In this deeply moving short, Henri Nouwen displays pastoral sensibility’s at its best. Wounds are real and painful but worthy of contemplative scrutiny. In fact, contemplative scrutiny exposes wounds — possibly deepens and intensifies them — but it also starts their healing: wounds are healed through knowing the wounds, feeling the wounds, and sharing the wounds. The sharpest felt-wound that plagues and terrorizes the modern person is loneliness. Profound loneliness leaves a chasm that begs its filling, so we seek “the one” solution: the one spouse, the one job, the one community, and so on. But Nouwen thinks this solution as a dead-end. Instead, Nouwen prescribes what seems at first counter-intuitive, and repulsive: treasure loneliness as a gift.

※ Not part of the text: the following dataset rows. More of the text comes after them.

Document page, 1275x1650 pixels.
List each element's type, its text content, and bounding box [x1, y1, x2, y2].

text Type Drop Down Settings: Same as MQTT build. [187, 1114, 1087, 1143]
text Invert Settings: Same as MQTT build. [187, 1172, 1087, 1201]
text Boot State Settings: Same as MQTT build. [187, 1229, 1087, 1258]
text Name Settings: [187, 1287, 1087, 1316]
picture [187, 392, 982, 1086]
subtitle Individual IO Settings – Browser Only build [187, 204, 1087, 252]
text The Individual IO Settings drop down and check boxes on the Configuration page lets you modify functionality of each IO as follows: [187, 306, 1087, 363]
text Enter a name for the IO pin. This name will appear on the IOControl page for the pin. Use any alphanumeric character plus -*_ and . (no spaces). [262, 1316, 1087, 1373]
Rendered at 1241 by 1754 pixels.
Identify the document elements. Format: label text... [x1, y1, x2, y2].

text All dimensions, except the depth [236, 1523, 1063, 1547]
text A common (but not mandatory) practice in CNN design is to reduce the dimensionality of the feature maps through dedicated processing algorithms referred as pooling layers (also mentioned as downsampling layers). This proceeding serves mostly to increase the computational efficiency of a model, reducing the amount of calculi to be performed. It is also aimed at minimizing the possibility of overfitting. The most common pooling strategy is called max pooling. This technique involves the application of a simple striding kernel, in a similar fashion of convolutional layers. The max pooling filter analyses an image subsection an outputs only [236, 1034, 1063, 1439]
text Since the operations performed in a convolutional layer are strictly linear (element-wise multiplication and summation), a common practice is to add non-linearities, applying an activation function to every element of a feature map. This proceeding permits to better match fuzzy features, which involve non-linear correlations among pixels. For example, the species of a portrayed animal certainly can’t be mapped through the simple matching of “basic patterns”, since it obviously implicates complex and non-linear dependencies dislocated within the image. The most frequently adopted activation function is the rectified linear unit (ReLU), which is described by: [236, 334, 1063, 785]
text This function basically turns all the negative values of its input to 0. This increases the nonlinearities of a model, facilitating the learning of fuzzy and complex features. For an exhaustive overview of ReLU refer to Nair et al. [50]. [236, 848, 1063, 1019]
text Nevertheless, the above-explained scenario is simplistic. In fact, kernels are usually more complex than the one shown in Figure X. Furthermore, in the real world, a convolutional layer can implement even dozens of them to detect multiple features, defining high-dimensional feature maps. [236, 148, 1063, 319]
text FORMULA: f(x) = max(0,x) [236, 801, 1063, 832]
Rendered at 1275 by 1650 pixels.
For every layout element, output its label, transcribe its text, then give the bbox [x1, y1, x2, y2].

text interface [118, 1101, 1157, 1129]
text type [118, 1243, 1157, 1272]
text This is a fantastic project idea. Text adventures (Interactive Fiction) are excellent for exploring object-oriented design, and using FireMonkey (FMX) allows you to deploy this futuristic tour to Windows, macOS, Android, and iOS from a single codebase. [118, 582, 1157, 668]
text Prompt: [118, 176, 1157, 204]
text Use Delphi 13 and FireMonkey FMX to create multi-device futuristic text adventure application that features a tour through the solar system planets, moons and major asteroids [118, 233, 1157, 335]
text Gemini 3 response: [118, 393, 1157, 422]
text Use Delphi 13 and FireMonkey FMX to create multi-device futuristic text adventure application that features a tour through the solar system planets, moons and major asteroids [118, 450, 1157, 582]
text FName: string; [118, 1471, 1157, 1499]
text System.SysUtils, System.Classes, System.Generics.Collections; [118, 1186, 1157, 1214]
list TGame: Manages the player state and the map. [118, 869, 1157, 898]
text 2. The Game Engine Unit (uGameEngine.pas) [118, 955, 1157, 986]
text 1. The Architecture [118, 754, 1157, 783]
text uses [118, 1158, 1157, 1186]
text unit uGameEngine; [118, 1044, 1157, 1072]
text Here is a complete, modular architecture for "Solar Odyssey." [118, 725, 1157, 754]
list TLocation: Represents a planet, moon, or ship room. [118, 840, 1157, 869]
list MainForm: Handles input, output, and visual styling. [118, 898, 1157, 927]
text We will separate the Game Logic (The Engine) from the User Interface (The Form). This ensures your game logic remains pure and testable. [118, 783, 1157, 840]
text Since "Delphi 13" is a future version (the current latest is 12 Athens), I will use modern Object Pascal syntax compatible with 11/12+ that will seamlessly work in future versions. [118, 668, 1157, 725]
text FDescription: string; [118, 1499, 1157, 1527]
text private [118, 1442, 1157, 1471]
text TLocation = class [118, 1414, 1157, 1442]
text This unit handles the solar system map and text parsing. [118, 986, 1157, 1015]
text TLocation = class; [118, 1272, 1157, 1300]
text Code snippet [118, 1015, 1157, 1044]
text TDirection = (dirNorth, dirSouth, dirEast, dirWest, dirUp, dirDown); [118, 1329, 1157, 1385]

Loneliness, perhaps more than any other dismay, forces us to consider something Beyond — it strangely stirs hope and yearning. Placing this brooding wound under contemplative scrutiny does not glory it — as if loneliness is greater than it is — but honors it as something worthy of care. To honor loneliness is, in my opinion, to identify it as it is, which is also to keep it in check — neither blowing it out of proportion nor diminishing it into nothingness. This crucial step opens the scrutinizer to be hospitable — a good host is a host who is comfortable in his or her own home. Indeed, the par excellence of a wounded healer is Jesus himself. To be hospitable with — not despite — our wounds is to model the Great Doctor and to embody the gospel:
Thus ministry can indeed be a witness to the living truth that the wound, which causes us to suffer now, will be revealed to us later as the place where God intimated a new creation.
— 102.
Nouwen is clear and precise. As it befits the title — The Wounded Healer — Nouwen structures each chapter with a diagnosis and a prescription. The four chapters are as follows, with each successive chapter being a smaller concentric circle inside the previous: society at large, current generation, archetypal patient, and archetypal minister/healer. Below is a short outline.
Society at large
diagnosis (3 symptoms): historical dislocation, fragmented ideology, and a search for new immortality
prescription (3 options): mystical way, revolutionary way, and Christian way
Current generation
diagnosis (3 symptoms): inward generation, generation without “fathers” (or authority figures), and convulsive generation
prescription (3 components): clear articulation of crisis, compassion, and contemplative critic
Archetypal patient
diagnosis (3 symptoms): impersonal milieu, fear of death, fear of life
prescription (3 components): personal concern, faith in the value of life, and hope
Archetypal healer
diagnosis: loneliness
prescription: hospitality with two components — concentration (contemplation) and community
If any of these sound appealing, then pick up the book and read.